[DATA LISTING Boundary: Start]
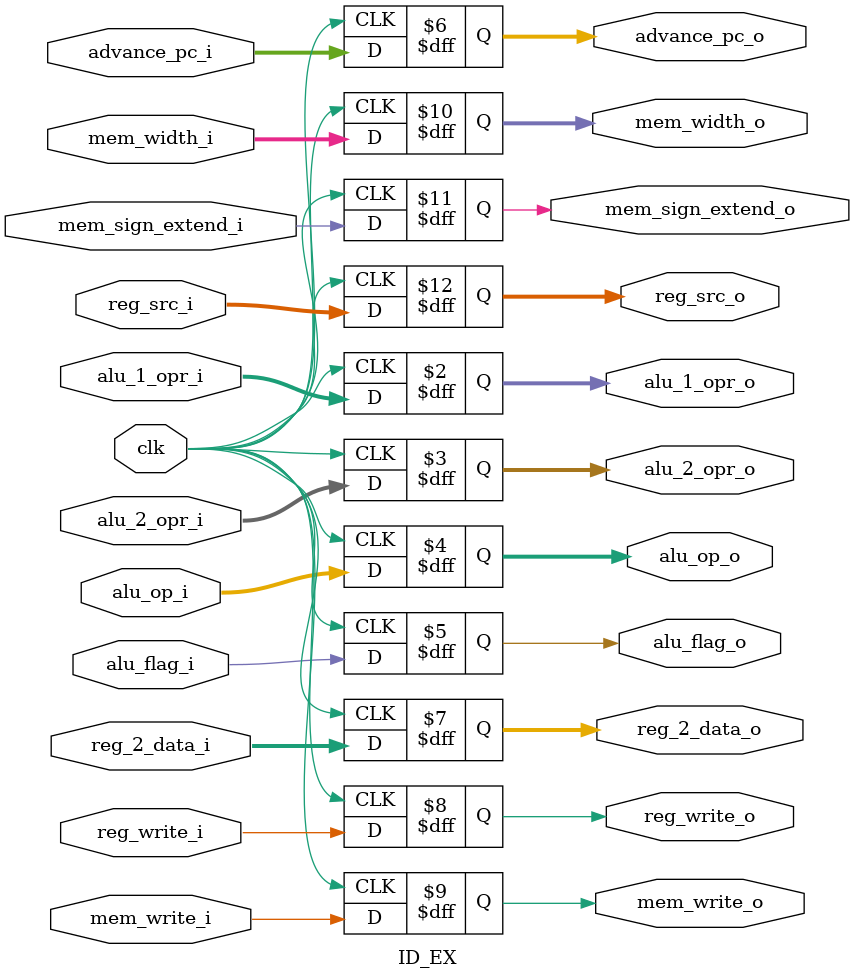
<source format=v>
module ID_EX (
	      clk,
	      alu_1_opr_i,
	      alu_2_opr_i,
	      alu_op_i,
	      alu_flag_i,
	      advance_pc_i,
	      reg_2_data_i,
	      reg_write_i,
	      mem_write_i,
	      mem_width_i,
	      mem_sign_extend_i,
	      reg_src_i,
	      alu_1_opr_o,
	      alu_2_opr_o,
	      alu_op_o,
	      alu_flag_o,
	      advance_pc_o,
	      reg_2_data_o,
	      reg_write_o,
	      mem_write_o,
	      mem_width_o,
	      mem_sign_extend_o,
	      reg_src_o
	      );

   input 	 clk;

   input [31:0]  alu_1_opr_i;
   input [31:0]  alu_2_opr_i;
   input [3:0] 	 alu_op_i;
   input 	 alu_flag_i;
   input [31:0]  advance_pc_i;
   input [31:0]  reg_2_data_i;
   input 	 reg_write_i;
   input 	 mem_write_i;
   input [1:0] 	 mem_width_i;
   input 	 mem_sign_extend_i;
   input [1:0] 	 reg_src_i;

   output [31:0] alu_1_opr_o;
   output [31:0] alu_2_opr_o;
   output [3:0]  alu_op_o;
   output 	 alu_flag_o;
   output [31:0] advance_pc_o;
   output [31:0] reg_2_data_o;
   output 	 reg_write_o;
   output 	 mem_write_o;
   output [1:0]  mem_width_o;
   output 	 mem_sign_extend_o;
   output [1:0]  reg_src_o;

   reg [31:0] 	 alu_1_opr_o;
   reg [31:0] 	 alu_2_opr_o;
   reg [3:0] 	 alu_op_o;
   reg 		 alu_flag_o;
   reg [31:0] 	 advance_pc_o;
   reg [31:0] 	 reg_2_data_o;
   reg 		 reg_write_o;
   reg 		 mem_write_o;
   reg [1:0] 	 mem_width_o;
   reg 		 mem_sign_extend_o;
   reg [1:0] 	 reg_src_o;

   always @(posedge clk) begin
      alu_1_opr_o <= alu_1_opr_i;
      alu_2_opr_o <= alu_2_opr_i;
      alu_op_o <= alu_op_i;
      alu_flag_o <= alu_flag_i;
      advance_pc_o <= advance_pc_i;
      reg_2_data_o <= reg_2_data_i;
      reg_write_o <= reg_write_i;
      mem_write_o <= mem_write_i;
      mem_width_o <= mem_width_i;
      mem_sign_extend_o <= mem_sign_extend_i;
      reg_src_o <= reg_src_i;
   end

endmodule

</source>
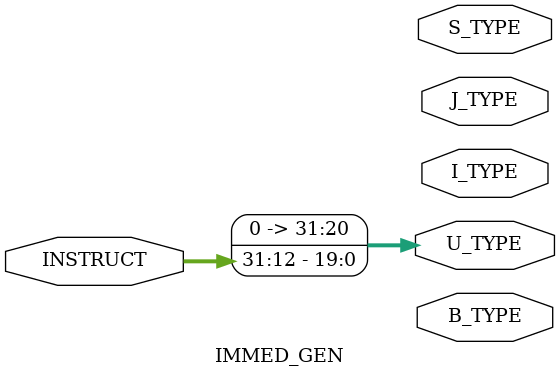
<source format=sv>
`timescale 1ns / 1ps


module IMMED_GEN(
    input [31:7] INSTRUCT,
    output logic [31:0] U_TYPE,
    output logic [31:0] I_TYPE,
    output logic [31:0] S_TYPE,
    output logic [31:0] J_TYPE,
    output logic [31:0] B_TYPE
    );

    // USE COMBINATIONAL!
    always_comb begin
        U_TYPE = INSTRUCT[31:12]; // Will shift the bits 12 places left after these operations.
        // I_TYPE = INSTRUCT[]
        // S_TYPE = 
        // J_TYPE = 
        // B_TYPE = 
    end

endmodule

</source>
[DATA LISTING Boundary: End]
PROBLEM DETAILS: Give the listing above again in its entirety, exactly as written and free of images.

TASK RESULT:
<source format=v>
module ID_EX (
	      clk,
	      alu_1_opr_i,
	      alu_2_opr_i,
	      alu_op_i,
	      alu_flag_i,
	      advance_pc_i,
	      reg_2_data_i,
	      reg_write_i,
	      mem_write_i,
	      mem_width_i,
	      mem_sign_extend_i,
	      reg_src_i,
	      alu_1_opr_o,
	      alu_2_opr_o,
	      alu_op_o,
	      alu_flag_o,
	      advance_pc_o,
	      reg_2_data_o,
	      reg_write_o,
	      mem_write_o,
	      mem_width_o,
	      mem_sign_extend_o,
	      reg_src_o
	      );

   input 	 clk;

   input [31:0]  alu_1_opr_i;
   input [31:0]  alu_2_opr_i;
   input [3:0] 	 alu_op_i;
   input 	 alu_flag_i;
   input [31:0]  advance_pc_i;
   input [31:0]  reg_2_data_i;
   input 	 reg_write_i;
   input 	 mem_write_i;
   input [1:0] 	 mem_width_i;
   input 	 mem_sign_extend_i;
   input [1:0] 	 reg_src_i;

   output [31:0] alu_1_opr_o;
   output [31:0] alu_2_opr_o;
   output [3:0]  alu_op_o;
   output 	 alu_flag_o;
   output [31:0] advance_pc_o;
   output [31:0] reg_2_data_o;
   output 	 reg_write_o;
   output 	 mem_write_o;
   output [1:0]  mem_width_o;
   output 	 mem_sign_extend_o;
   output [1:0]  reg_src_o;

   reg [31:0] 	 alu_1_opr_o;
   reg [31:0] 	 alu_2_opr_o;
   reg [3:0] 	 alu_op_o;
   reg 		 alu_flag_o;
   reg [31:0] 	 advance_pc_o;
   reg [31:0] 	 reg_2_data_o;
   reg 		 reg_write_o;
   reg 		 mem_write_o;
   reg [1:0] 	 mem_width_o;
   reg 		 mem_sign_extend_o;
   reg [1:0] 	 reg_src_o;

   always @(posedge clk) begin
      alu_1_opr_o <= alu_1_opr_i;
      alu_2_opr_o <= alu_2_opr_i;
      alu_op_o <= alu_op_i;
      alu_flag_o <= alu_flag_i;
      advance_pc_o <= advance_pc_i;
      reg_2_data_o <= reg_2_data_i;
      reg_write_o <= reg_write_i;
      mem_write_o <= mem_write_i;
      mem_width_o <= mem_width_i;
      mem_sign_extend_o <= mem_sign_extend_i;
      reg_src_o <= reg_src_i;
   end

endmodule

</source>
<source format=sv>
`timescale 1ns / 1ps


module IMMED_GEN(
    input [31:7] INSTRUCT,
    output logic [31:0] U_TYPE,
    output logic [31:0] I_TYPE,
    output logic [31:0] S_TYPE,
    output logic [31:0] J_TYPE,
    output logic [31:0] B_TYPE
    );

    // USE COMBINATIONAL!
    always_comb begin
        U_TYPE = INSTRUCT[31:12]; // Will shift the bits 12 places left after these operations.
        // I_TYPE = INSTRUCT[]
        // S_TYPE = 
        // J_TYPE = 
        // B_TYPE = 
    end

endmodule

</source>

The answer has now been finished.